Structuration theory resolves the structure-agency problem by arguing they are mutually constitutive: structures (rules and resources) enable and constrain human action, while action reproduces and potentially transforms structures. Social actors possess knowledgeability and reflexivity; they continuously interpret the world and adapt behavior.
The sociological imagination — your prerequisite — teaches you to see the connection between individual experience and social forces larger than any individual. But it leaves a puzzle: what exactly is "social structure," and how does it relate to what people actually do? This is the structure-agency problem, and it has divided sociological theory for a century. One camp (Durkheim, Parsons) treats structure as a real, external constraint that determines behavior — society acts on people. The other camp (Weber, symbolic interactionists) treats agency as primary — people act meaningfully, and "structure" is just a shorthand for aggregate patterns. Anthony Giddens thought both sides were wrong, and structuration theory is his attempt to dissolve the dichotomy rather than choose a side.

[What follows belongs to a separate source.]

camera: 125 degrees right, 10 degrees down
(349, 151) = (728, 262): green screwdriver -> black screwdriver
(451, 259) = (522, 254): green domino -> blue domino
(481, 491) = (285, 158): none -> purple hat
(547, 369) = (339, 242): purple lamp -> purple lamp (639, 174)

The central move is Giddens' concept of the duality of structure: structure is not something that exists independently of action and constrains it from the outside. Instead, structure is both the *medium* and the *outcome* of action. When you follow a rule — showing up to class, using language, obeying traffic laws — you are simultaneously drawing on a structure (using a rule that existed before you) and reproducing it (making it real again by acting it out). Structures are instantiated in action; they have no existence apart from the practices that enact them. This is not idealism — Giddens acknowledges that structures can outlast individuals and exert real coercive effects. But they only persist because people keep enacting them. Change happens when people act differently, even if incrementally and unintentionally.
Giddens breaks structure into two components: rules (procedures actors draw on in interaction — language, norms, procedures) and resources (capacities actors use to exercise power — money, authority, information). Both enable and constrain simultaneously. Having money gives you purchasing power but also subjects you to market rules. Speaking a language enables communication but forces you to think in categories the language provides. This dual character — structure as both enabling and constraining — is what makes it a resource rather than a cage. Actors are not dupes of structure; they possess knowledgeability (practical know-how about how to get things done) and engage in reflexive monitoring (continuously attending to the flow of conduct and adjusting). They may not be able to articulate why they do things (practical consciousness) but they know how to navigate social settings with great sophistication.

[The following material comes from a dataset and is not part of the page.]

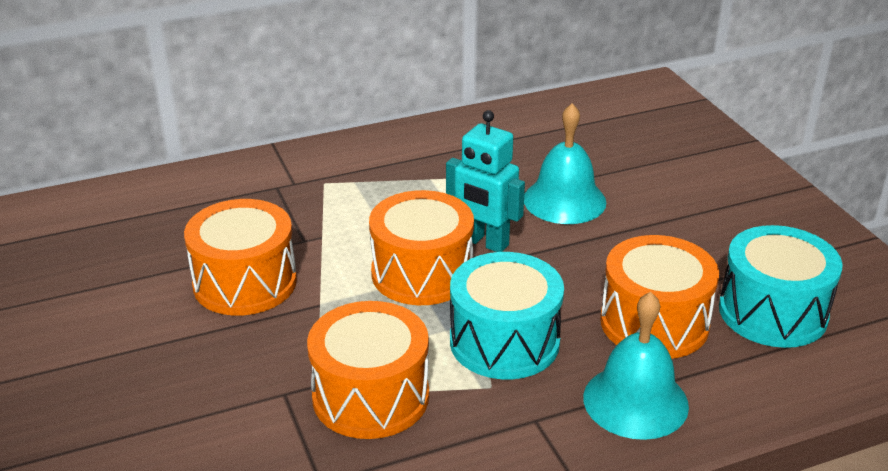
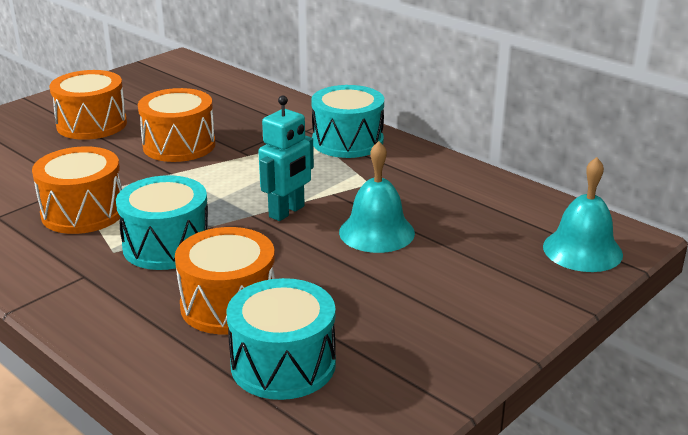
camera: 65 degrees right, 5 degrees down
(351, 165) = (347, 141): none -> turquoise drum
(422, 273) = (230, 198): orange drum -> orange drum (92, 124)
(484, 242) = (287, 212): turquoise robot -> turquoise robot turned 150 degrees counterclockwise
(635, 401) = (122, 313): turquoise bell -> turquoise bell (582, 250)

The practical implication is that sociology must look at both levels simultaneously. To understand why organizations change slowly, you need to see how participants draw on existing rules and resources in ways that make change costly and rule-following rewarding — not just the rules themselves, but the moment-by-moment practices through which those rules are reproduced. Structuration theory became foundational in organizational sociology, science and technology studies, and international relations precisely because it provides a vocabulary for asking: how is this structure currently being maintained, and through what kinds of action might it come apart?